======== PROVIDED PASSAGE

Awesome
Welcome to NxParser
NxParser is a Java open source, streaming, non-validating parser for the Nx format, where x = Triples, Quads, or any other number. For more details see the specification for the NQuads format, a extension for the N-Triples RDF format. Note that the parser handles any combination (cf. generalised triples) or number of N-Triples syntax terms on each line (the number of terms per line can also vary).
It ate 2 mil. quads (~4GB, (~240MB GZIPped)) on a T60p (Win7, 2.16 GHz) in ~1 min 35 s (1:18min). Overall, it's more than twice as fast as the previous version when it comes to reading Nx.

================
======== ENTRIES PROVIDED

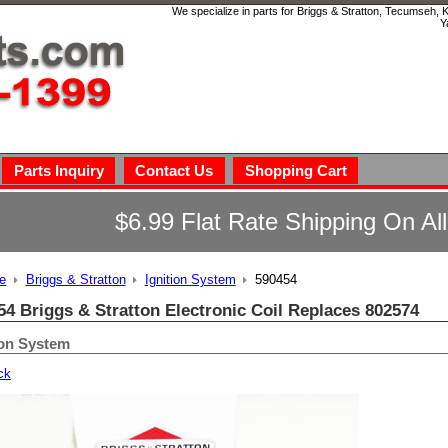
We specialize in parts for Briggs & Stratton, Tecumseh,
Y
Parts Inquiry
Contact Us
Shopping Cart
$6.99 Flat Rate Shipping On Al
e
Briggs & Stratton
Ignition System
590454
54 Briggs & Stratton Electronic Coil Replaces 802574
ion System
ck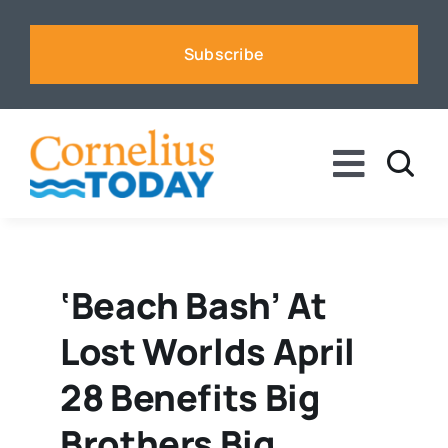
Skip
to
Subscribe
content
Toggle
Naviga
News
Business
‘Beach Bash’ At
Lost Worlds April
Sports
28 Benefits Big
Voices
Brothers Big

================
======== ENTRIES PROVIDED

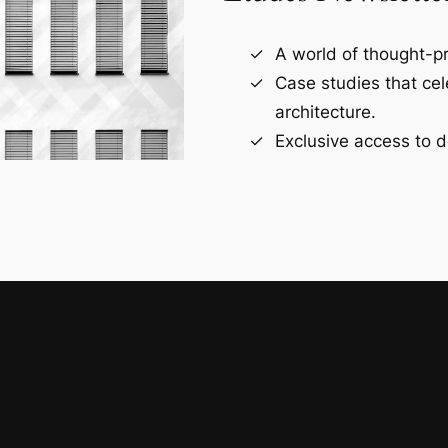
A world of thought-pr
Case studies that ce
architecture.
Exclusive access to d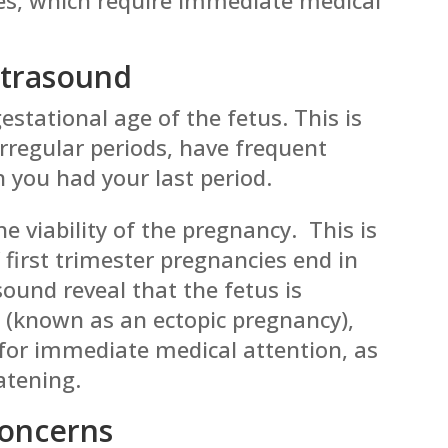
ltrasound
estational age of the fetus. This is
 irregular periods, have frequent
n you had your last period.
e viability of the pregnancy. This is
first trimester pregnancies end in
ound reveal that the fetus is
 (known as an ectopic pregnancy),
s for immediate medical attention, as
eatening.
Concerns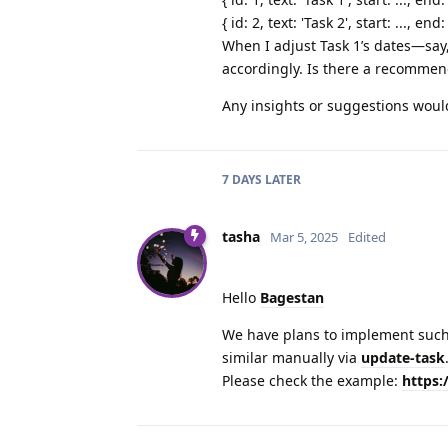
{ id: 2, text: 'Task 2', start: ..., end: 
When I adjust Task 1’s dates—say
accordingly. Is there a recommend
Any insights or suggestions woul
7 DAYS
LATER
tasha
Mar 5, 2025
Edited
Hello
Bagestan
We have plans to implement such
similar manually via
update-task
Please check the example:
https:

================

LIST OF TASKS
**a.** From the NxParser page, copy the passage that begins at the words "It ate 2 mil." and stops after the words "to reading Nx.".
**b.** According to the NxParser page, in what programming language is NxParser written?

ANSWERS FOR THE EXERCISE
**a.**
It ate 2 mil. quads (~4GB, (~240MB GZIPped)) on a T60p (Win7, 2.16 GHz) in ~1 min 35 s (1:18min). Overall, it's more than twice as fast as the previous version when it comes to reading Nx.

**b.** Java